A libertação do sul deu a meus pais segurança para comprar um pequeno pedaço de terra e construir uma casa. Até outubro passado, eles passavam os fins de semana lá, e mais tempo durante as férias de verão quando nós os visitávamos. Eles mostravam aos netos como colher amoras e os apresentavam aos comerciantes locais, que, em nossa última viagem, cumprimentaram as crianças pelo nome. Todos estamos inscritos para votar na vila, até mesmo para as eleições municipais. Quando estava lá no momento certo, votei em pequenos partidos de esquerda, e suspeito que alguns parentes também, embora soubéssemos que o Hezbollah venceria.
Quando penso nos jovens que foram mortos pelos pagers detonados, minha mente se volta para os rostos de alguns que conheci nos últimos anos na vila. Eu não compartilho muitos de seus valores. Eles não apertam minha mão, e alguns desviam o olhar para evitar ver meu cabelo descoberto. Mas as pessoas ao redor deles também não necessariamente compartilham seus engajamentos. Nas famílias que conheço, alguns irmãos são mais religiosos do que outros, alguns pais estão mais cansados do envolvimento militar do que seus filhos, e muitas mães não querem entregar seus filhos por uma causa, por mais que acreditem nela.
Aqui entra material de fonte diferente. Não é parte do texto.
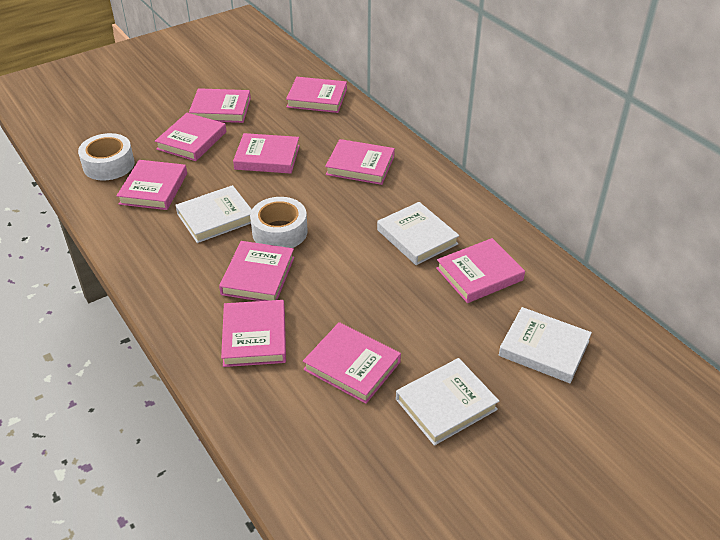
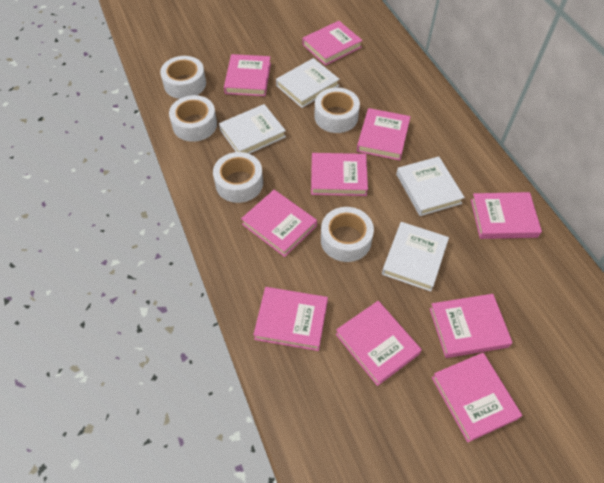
white tape: 2 -> 5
O fato de não podermos conhecer os membros do Hezbollah de forma clara não se deve apenas à preocupação do partido com o sigilo. Também é porque seus membros, que carregam pagers, estão inseridos em redes de relações familiares, laços locais e solidariedades políticas. Seus parentes, as pessoas que vivem nas mesmas vilas e bairros, e aqueles cujas vidas se cruzam com as deles, os apoiam sem necessariamente concordar com todas as suas decisões, políticas ou ideias. Um pager que explode em um ambiente cotidiano, arrancando membros e cegando olhos, nunca inflige danos de maneira limitada, tanto porque inevitavelmente afeta civis quanto porque atinge seu alvo em meio ao seu mundo social. Isso espalha medo, mas também reforça solidariedades comunitárias — ou, pelo menos, a convicção de que Israel é o inimigo.
Já passamos por isso antes. A guerra de julho de 2006 foi tida como um momento de dúvidas sobre o Hezbollah entre seus apoiadores, mas também foi um lembrete de que Israel tinha a capacidade e a vontade de causar danos indiscriminados no Líbano.
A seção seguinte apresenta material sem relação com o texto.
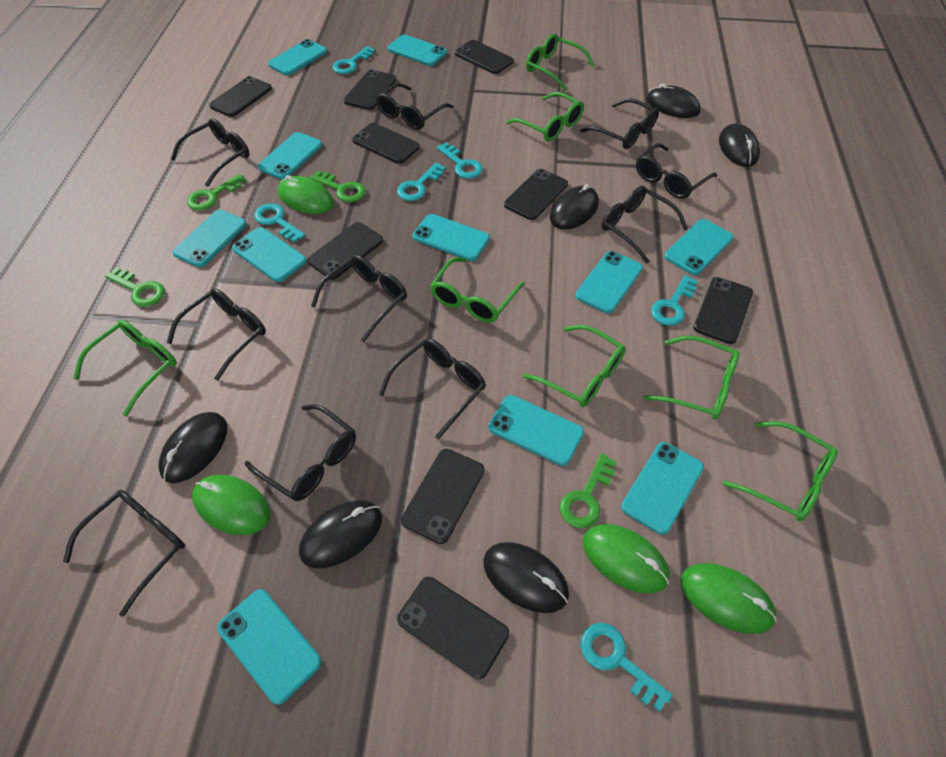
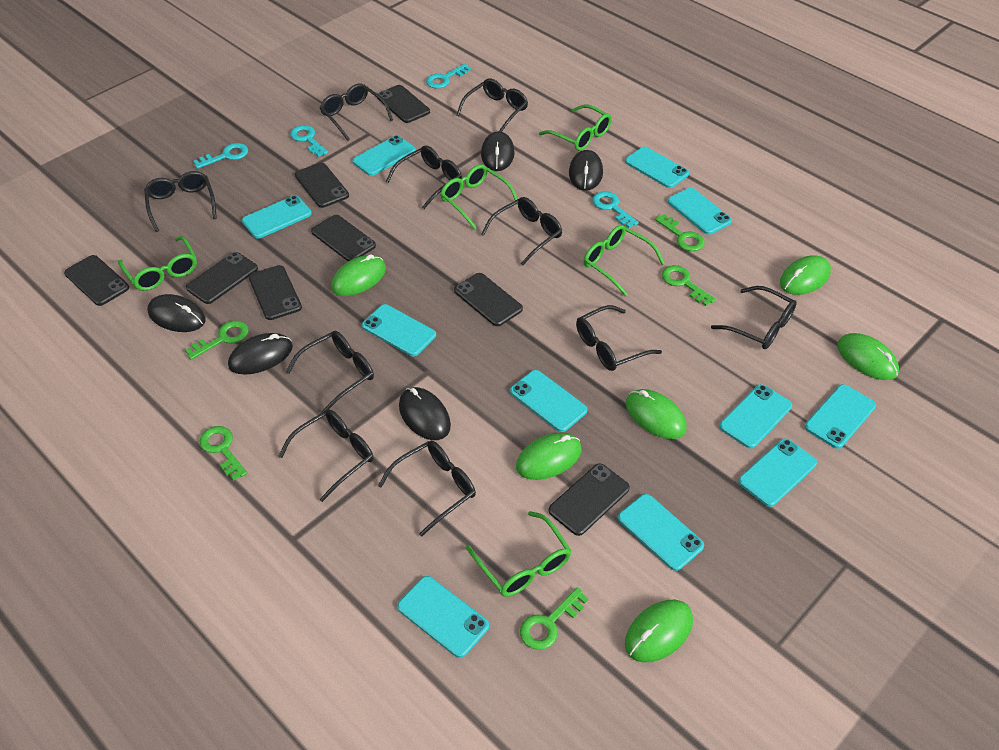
black mouse: 6 -> 5
black phone: 9 -> 8
green glasses: 7 -> 5
green key: 4 -> 5
green mouse: 4 -> 6
turquoise key: 6 -> 4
Quando ouvi as notícias sobre as explosões dos pagers, eu estava buscando passagens para Beirute em dezembro. Para aliviar minha tristeza e culpa por termos encurtado nossa viagem neste verão, prometi voltar em breve: para ver meus filhos brincarem na casa onde cresci, para que eles compartilhem uma refeição com os filhos dos meus primos e amigos, e para ouvi-los falar em árabe na rua. Em minhas conversas com amigos e familiares no Líbano desde então, falamos menos sobre a possibilidade de irmos e mais sobre a possibilidade de que eles precisem partir.